Under the strain of thousands of people seeking refuge in Europe, several countries including Germany began to restrict their borders, after decades of free travel within the continent and the Schengen Area.

As a result, my well­ planned and advance booked night train from Vienna to Munich, being a direct train from Budapest, was partially and then fully cancelled in the early afternoon. I hurried to the train station, cursing the refugees, assuming that I would be able to switch to a different train fairly easily.

When I got to the station, it was clear that this wouldn’t be the case. The back of the station was organised chaos, with volunteers and refugees milling around, distributing food or organising people. Sleeping and children’s play areas had been set up, and this had clearly become a temporary home for hundreds of families. At the ticket office, armed police were guarding the ticket machines, inspecting passports before you were allowed to buy a ticket, not that it would have got you anywhere.

The scale of what Europe is facing rapidly hit me. Although still accepting refugees, Germany is obviously desperate to regain some control over the situation, and the border at this rail crossing is probably going to remain closed for some time. I had to find another way to get to Munich.

Tickets into Germany were scarce, selling out quickly, and mainly only available at sales offices, not online. Buses seemed to be the only way, but with roadblocks throughout Austria, and the border being partially closed, it wasn’t clear if anything would be running at all, how delayed it might be, or if it might have to turn back.
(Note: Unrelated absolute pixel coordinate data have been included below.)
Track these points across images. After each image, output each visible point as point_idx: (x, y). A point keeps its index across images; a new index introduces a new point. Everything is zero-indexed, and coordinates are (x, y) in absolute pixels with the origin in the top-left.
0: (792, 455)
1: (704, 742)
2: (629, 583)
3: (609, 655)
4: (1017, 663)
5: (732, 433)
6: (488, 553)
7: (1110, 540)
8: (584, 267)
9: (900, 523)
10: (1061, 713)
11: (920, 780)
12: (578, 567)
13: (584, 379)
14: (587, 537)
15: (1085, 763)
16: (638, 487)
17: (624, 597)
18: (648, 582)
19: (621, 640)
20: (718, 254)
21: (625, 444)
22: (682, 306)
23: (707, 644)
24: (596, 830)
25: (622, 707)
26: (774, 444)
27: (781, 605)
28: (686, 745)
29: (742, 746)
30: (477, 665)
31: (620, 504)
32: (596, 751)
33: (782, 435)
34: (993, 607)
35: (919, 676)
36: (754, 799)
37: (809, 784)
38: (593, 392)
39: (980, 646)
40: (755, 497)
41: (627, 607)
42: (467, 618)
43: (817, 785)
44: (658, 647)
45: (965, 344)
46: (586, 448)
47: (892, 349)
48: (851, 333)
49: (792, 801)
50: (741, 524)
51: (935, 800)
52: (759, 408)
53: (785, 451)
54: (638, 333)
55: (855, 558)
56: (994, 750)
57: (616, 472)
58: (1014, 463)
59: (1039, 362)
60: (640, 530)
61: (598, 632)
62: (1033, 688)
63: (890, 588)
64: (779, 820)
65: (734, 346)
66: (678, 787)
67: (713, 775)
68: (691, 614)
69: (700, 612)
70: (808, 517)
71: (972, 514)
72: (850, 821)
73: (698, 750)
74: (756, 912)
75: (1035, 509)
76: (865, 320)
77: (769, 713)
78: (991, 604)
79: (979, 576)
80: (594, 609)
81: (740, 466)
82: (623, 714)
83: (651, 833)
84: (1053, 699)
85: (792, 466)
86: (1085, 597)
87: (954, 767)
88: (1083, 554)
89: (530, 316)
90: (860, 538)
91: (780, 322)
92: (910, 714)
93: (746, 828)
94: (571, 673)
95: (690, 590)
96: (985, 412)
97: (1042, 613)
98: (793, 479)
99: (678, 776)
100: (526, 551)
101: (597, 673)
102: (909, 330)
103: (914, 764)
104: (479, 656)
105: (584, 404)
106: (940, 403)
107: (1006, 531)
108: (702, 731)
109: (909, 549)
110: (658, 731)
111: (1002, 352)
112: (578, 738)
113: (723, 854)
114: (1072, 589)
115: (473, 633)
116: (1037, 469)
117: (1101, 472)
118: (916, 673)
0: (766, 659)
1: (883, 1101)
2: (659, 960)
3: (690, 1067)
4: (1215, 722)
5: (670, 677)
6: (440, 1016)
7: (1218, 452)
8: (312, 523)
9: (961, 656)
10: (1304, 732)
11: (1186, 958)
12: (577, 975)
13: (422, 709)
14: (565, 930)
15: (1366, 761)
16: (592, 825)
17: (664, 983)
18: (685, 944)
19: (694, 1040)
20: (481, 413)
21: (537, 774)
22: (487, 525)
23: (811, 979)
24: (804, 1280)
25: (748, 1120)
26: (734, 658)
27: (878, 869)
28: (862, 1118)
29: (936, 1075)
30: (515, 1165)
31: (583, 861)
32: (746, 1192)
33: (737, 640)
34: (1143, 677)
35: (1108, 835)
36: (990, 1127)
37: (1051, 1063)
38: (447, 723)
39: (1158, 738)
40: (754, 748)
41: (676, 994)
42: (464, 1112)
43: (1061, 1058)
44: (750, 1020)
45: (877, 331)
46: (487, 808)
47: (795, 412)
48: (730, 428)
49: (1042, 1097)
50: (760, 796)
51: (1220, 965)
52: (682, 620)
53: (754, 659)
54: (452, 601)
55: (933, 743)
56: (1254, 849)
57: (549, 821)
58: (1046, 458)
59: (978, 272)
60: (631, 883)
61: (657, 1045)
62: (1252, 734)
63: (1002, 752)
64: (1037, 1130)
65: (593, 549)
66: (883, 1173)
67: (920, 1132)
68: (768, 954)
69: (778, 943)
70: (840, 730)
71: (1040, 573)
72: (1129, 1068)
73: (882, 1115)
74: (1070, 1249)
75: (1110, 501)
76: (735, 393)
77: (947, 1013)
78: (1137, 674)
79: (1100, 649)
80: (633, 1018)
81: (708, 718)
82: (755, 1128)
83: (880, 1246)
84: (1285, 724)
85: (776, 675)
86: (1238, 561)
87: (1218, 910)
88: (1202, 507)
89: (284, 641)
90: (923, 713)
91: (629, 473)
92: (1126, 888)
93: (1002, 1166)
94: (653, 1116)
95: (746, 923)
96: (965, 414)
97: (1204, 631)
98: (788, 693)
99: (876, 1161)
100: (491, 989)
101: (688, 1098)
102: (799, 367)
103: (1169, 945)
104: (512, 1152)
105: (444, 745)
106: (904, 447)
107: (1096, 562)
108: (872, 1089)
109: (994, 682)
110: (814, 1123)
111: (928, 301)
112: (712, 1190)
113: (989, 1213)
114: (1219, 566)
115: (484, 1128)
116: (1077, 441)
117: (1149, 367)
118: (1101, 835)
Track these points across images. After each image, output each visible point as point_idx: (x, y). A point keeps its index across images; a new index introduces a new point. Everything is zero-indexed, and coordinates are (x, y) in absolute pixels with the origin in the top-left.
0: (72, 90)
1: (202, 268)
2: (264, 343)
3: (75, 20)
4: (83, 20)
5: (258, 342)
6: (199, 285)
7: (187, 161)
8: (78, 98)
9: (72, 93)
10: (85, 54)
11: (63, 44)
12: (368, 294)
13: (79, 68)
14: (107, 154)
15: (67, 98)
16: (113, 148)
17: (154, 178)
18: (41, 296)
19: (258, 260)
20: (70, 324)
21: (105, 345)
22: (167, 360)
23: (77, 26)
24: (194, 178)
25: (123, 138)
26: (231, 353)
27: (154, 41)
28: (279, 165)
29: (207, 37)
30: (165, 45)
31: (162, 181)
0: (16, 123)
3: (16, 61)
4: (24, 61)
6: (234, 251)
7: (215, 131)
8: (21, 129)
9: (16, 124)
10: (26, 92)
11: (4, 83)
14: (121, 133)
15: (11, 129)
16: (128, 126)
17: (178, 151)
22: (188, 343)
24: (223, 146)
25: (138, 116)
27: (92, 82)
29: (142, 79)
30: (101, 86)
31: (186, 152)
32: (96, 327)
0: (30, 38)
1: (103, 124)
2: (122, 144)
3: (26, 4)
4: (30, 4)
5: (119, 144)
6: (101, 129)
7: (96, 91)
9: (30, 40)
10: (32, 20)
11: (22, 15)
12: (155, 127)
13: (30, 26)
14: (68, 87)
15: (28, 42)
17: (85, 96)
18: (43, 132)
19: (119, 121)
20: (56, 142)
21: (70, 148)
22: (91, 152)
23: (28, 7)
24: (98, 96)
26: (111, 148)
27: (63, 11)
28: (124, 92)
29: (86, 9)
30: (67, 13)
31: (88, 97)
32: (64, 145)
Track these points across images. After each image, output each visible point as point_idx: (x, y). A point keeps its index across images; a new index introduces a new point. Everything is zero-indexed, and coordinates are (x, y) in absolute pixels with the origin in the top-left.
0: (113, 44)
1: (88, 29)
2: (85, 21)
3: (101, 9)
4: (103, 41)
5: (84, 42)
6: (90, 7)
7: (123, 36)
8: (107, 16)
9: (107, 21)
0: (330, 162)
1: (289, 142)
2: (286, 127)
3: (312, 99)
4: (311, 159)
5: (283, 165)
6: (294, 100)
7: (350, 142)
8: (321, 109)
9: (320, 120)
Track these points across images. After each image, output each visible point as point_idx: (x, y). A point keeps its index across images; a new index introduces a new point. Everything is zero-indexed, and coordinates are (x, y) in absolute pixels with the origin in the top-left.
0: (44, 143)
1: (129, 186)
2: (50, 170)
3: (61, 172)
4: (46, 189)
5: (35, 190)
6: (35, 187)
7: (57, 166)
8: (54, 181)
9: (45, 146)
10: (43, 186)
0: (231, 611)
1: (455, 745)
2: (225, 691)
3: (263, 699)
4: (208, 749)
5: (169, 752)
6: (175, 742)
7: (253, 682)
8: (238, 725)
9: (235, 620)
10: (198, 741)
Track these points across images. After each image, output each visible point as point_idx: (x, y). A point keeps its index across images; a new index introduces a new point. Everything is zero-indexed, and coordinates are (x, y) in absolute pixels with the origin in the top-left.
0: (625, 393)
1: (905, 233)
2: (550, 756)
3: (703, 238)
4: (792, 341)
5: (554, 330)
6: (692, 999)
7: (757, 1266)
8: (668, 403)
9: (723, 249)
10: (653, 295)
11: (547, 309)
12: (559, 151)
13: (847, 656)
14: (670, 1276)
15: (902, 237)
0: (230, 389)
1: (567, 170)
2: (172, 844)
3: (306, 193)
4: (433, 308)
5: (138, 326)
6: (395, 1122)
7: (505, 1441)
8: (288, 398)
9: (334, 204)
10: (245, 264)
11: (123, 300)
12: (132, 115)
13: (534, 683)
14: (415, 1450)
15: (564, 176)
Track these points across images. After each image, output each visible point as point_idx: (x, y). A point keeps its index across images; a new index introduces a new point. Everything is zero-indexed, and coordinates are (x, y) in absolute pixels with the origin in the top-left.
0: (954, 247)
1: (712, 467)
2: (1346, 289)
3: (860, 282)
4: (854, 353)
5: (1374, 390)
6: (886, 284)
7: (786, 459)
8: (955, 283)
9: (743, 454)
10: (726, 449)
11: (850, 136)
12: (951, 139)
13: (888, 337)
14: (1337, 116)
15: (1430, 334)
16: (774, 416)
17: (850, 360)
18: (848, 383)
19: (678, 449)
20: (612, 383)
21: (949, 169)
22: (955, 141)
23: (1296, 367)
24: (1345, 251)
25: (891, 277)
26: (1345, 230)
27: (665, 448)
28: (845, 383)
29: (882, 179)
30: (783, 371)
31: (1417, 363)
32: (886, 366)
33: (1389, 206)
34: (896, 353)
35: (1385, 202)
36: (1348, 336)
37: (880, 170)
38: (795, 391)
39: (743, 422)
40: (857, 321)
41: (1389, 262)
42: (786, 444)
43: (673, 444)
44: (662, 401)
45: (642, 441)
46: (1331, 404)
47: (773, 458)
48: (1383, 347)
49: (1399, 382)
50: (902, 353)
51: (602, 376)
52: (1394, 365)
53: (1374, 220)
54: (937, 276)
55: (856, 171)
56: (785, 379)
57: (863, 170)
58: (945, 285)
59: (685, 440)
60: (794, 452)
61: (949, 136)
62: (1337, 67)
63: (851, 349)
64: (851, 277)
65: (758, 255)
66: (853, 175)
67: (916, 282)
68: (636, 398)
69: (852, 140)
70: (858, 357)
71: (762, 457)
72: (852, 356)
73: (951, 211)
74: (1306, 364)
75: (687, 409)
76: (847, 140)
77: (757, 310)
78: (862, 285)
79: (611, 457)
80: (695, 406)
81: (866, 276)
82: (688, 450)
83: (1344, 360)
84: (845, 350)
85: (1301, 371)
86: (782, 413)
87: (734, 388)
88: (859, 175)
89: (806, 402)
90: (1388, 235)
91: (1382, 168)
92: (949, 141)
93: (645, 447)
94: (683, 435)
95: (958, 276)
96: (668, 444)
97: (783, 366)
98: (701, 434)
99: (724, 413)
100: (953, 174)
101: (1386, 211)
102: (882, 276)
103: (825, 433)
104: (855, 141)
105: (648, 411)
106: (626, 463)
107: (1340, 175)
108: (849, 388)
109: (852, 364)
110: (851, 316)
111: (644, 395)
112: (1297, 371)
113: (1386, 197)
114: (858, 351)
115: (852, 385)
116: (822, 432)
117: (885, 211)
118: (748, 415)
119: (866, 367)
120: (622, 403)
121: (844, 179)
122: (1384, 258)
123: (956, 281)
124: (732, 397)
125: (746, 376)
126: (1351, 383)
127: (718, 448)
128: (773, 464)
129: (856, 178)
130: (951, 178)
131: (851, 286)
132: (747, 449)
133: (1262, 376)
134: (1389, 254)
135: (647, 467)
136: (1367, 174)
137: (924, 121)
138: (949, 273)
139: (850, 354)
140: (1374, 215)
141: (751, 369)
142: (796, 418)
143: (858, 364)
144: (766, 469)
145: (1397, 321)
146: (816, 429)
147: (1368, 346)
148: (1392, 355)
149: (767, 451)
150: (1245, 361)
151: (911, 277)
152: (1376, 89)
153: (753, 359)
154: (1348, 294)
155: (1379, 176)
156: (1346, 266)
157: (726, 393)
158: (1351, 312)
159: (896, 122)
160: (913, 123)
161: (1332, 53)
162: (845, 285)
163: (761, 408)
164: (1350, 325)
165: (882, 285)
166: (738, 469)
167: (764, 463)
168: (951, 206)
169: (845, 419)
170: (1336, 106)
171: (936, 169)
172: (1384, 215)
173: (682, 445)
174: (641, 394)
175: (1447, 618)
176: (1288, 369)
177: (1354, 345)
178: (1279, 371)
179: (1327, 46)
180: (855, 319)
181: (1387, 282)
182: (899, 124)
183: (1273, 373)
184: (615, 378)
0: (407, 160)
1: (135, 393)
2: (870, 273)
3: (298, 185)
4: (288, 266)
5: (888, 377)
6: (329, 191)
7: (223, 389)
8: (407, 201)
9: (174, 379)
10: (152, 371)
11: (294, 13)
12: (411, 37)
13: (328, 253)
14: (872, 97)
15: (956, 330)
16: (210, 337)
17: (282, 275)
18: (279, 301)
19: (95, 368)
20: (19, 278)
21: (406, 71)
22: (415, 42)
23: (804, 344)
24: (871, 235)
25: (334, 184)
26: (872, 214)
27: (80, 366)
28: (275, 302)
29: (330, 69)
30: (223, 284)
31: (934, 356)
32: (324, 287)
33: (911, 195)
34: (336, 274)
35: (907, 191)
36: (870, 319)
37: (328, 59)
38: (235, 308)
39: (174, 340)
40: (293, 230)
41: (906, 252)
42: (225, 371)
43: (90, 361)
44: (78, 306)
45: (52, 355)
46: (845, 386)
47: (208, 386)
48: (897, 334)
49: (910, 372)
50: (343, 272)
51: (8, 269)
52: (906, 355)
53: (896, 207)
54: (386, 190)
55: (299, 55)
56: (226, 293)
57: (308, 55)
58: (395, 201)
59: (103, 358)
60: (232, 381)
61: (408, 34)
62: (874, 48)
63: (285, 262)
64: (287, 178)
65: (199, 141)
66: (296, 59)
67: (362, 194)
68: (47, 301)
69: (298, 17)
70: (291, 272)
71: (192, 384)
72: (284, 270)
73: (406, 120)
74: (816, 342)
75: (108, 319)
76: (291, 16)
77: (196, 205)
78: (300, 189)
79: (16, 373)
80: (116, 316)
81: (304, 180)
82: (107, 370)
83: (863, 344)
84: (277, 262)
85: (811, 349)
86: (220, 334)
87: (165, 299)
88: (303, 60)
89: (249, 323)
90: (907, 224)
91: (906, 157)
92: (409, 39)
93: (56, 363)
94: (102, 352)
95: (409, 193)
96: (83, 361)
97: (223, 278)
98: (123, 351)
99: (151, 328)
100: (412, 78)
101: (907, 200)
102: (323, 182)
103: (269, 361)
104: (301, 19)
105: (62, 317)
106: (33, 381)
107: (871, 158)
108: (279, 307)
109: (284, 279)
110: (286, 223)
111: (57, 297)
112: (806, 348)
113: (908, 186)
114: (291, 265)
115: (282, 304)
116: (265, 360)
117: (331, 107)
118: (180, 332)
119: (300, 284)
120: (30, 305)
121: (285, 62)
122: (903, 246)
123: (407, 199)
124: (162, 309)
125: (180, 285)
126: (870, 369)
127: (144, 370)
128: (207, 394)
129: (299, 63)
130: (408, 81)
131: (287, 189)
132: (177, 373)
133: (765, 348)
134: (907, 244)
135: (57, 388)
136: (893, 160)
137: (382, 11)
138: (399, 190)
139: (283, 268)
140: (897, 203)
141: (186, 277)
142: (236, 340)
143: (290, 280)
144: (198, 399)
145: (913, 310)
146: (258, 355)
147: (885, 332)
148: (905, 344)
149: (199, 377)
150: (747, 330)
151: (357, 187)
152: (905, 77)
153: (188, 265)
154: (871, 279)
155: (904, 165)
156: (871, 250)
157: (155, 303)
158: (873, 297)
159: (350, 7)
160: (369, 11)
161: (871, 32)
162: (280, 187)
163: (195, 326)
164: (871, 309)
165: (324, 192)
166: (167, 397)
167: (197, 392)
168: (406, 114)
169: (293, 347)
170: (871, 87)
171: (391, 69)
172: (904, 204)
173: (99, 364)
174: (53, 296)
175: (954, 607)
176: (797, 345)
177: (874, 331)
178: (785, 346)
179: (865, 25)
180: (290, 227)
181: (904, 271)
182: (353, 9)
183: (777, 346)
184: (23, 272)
Neither the bus operators nor the staff at the bus stations could offer any reassurances. After a day of chasing tickets for services that shortly got cancelled, I shelled out a final €40 for a night bus that looked hopeful, and settled down for an evening of obsessing about roadblocks and border controls.

Just before midnight, dozens of clearly stressed people waited for the bus, worrying about where they would stay should they be left without anywhere to go in the middle of the night. When the bus finally arrived, the passengers desperately swarmed towards it, overpowering the driver.

I was lucky. The only thing that this cost me was a wasted ticket to the ballet (that I didn’t go to so I could catch the bus), some money, and a few hours of my time. I was stressed, for sure, but it was nothing compared to the stress and desperation that has become the reality for many families whose lives have become a matter of trying to find ways to travel to the next country.

In most of the central European countries, people are clearly very sympathetic to their plight, and are very willing to offer provisions, belongings, time and space to help ease the situation.

Our opinions are what define us as people, and what make us human

In the UK we’re clearly shielded from the worst of this crisis. Beyond the basics in the news, I hadn’t kept abreast of all the reporting surrounding this exodus of humanity, and so it wasn’t until I saw the crisis for myself that it became more of a reality, and I immediately become far more empathetic.

Cold, hard facts can tell you a lot about a situation, but to really understand it, you need to feel.

People write about their opinions to convey their emotional response to those that cannot witness something first­hand.

Through observing the reaction of others, we can be more informed, and draw more educated conclusions for ourselves. Through discussion, we can challenge negative sentiments, spread awareness, and explore new viewpoints.

Our opinions are what define us as people, and what makes us human. It is my opinion that if we experience something that changes our perspective, it is almost our duty to share that.

I am humbled to admit that the conclusions I draw at first are not always the way that I want to see things, and it is the ideas of others that change that. Comment is something that is important to me, and something that I’m proud of.